Laying down conductive wire itself would also be possible and that could be buried into the plastic. I'd probably want a

2nd head just for the wire itself and I'd need a way to snip it. Could just be bare wires and those can be buried in hot plastic, easily.

Placing parts? I honestly haven't seen a pick and place robot running before, but it must be very precise so that's good.

Hmm. I wonder about using a thin layer of plastic on a copper board to use as "resist." Hmm. I think I'm going to try that out. I think it could work really well. That will be my next test, I think.

Jon

Reply to
Jon Kirwan

Sorry... 100 ohms-cm. Took me a second to see the units didn't work out right as I stated it earlier.

hehe.

Jon

Reply to
Jon Kirwan

I am just at this point seeing what is possible. Probably more to the point getting an idea where this could go with equipment that a small company could afford. For the sake of an argument what could be done with a $100K capital cost.

w..

Reply to
Walter Banks

Pick and place robots that are quite precise are available for small automated manufacturing machines. It has been a while but 20 years ago they were probably good to 0.1 mm or so. Board manufacturing accuracy is essential a 2D problem.

w..

Reply to
Walter Banks

I'm not aware of any such product, but I've never looked. I work with inkjet, and here are some thoughts.

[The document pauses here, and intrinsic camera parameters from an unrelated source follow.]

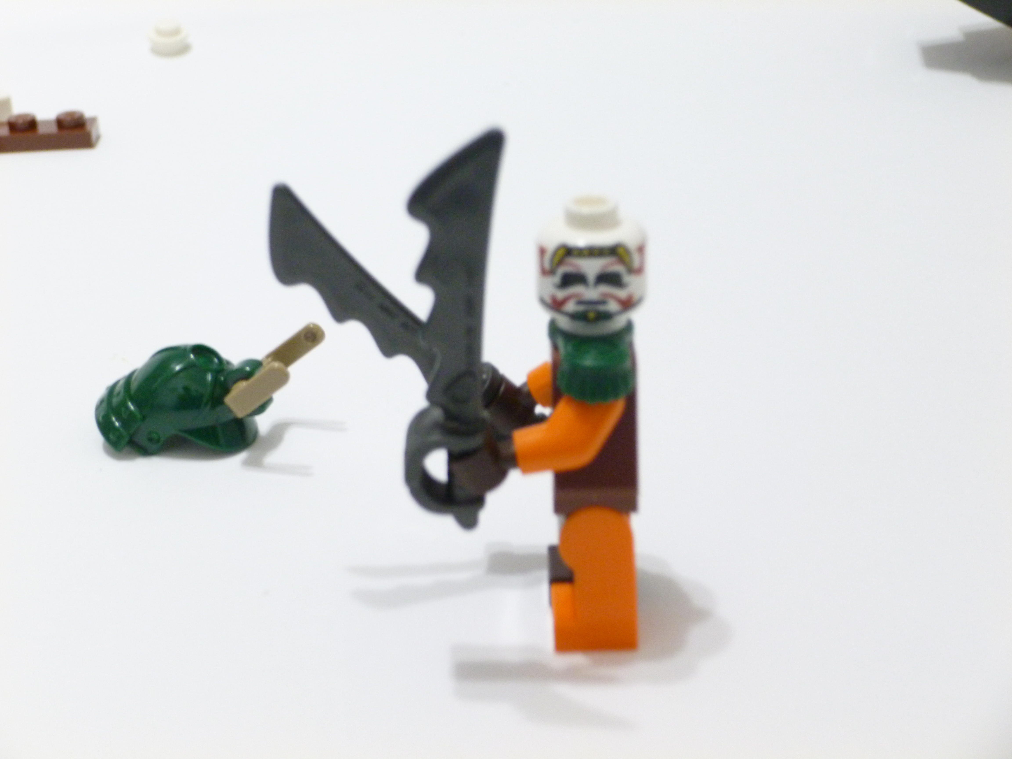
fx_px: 2134
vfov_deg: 20.2
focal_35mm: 73
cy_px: 380
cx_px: 506
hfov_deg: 26.7
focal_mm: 13.2
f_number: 4.7
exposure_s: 1/4
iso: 400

A pure deposition PCB (starting with nothing) is in the realm of possibility. The conductors would probably start as a slurry of low melting point metal, and then need to be welded in place with a hot laser. The insulators would probably be a UV curing polymer.

I don't know what the most conductive polymer that can be jetted is, but I imagine it's not going to work as a conductor.

A different approach might be dicing the foil on a clad board with a laser, then printing the insulating layers.

My guess is the commercial viability of such a machine is low, so this has a big DIY aspect to it. A small CNC laser etcher/cutter is in the $25K range. The better solution would use the same XYZ motion for all operations - cutting, printing, placing.

Obtaining the consumables might be the biggest challenge of all.

Reply to
bbhack

You can laser cut the substrate with a cheap laser cutter (~$10-20K) but it won't cut the foil (just reflects the laser energy). SRBP may be better than fibreglass (cutting glass sputters glass onto the lenses and causes them to go cloudy, which is awkward to clean off). Cutting a board with foil backing tends to end up in a charred mess. Laser cutters tend to have a specialised XYZ mechanism because the laser itself is heavy and lives at the bottom of the machine, and only mirrors are moved around.

You can also do CNC milling of a PCB, but this has constraints on feature size and the milling bits wear out fast - you try to minimise the amount of milling you need (ie most of the PCB remains copper-clad). It does have the benefit of also drilling the holes for you by just changing the bit. It also needs careful adjustment (particularly height adjustment) to get good results.

What looks promising at the moment is laser-etching the photoresist surface of a clad board and then wet-etching it (eg with etchant in a sponge, not a chemical tank).

None of these address the issues about aligning multilayers, which I suppose is one of the motivations for 3D printing. But I suspect that can be solved by computer vision in the CNC platform - pick and place machines already use this.

So there are ways, but I'm not aware of any polished solutions in this area. In particular, when you buy one of these machines be prepared for it to be supplied with terrible software and to have to reverse engineer it and write your own.

Theo

Reply to
Theo Markettos

I forgot a promising approach. Print the conducting traces with an ink that can be plated onto electroless. Adhesion might be a problem, and it's a lot a work and not a one-and-done solution, but it has the benefit of possibly working.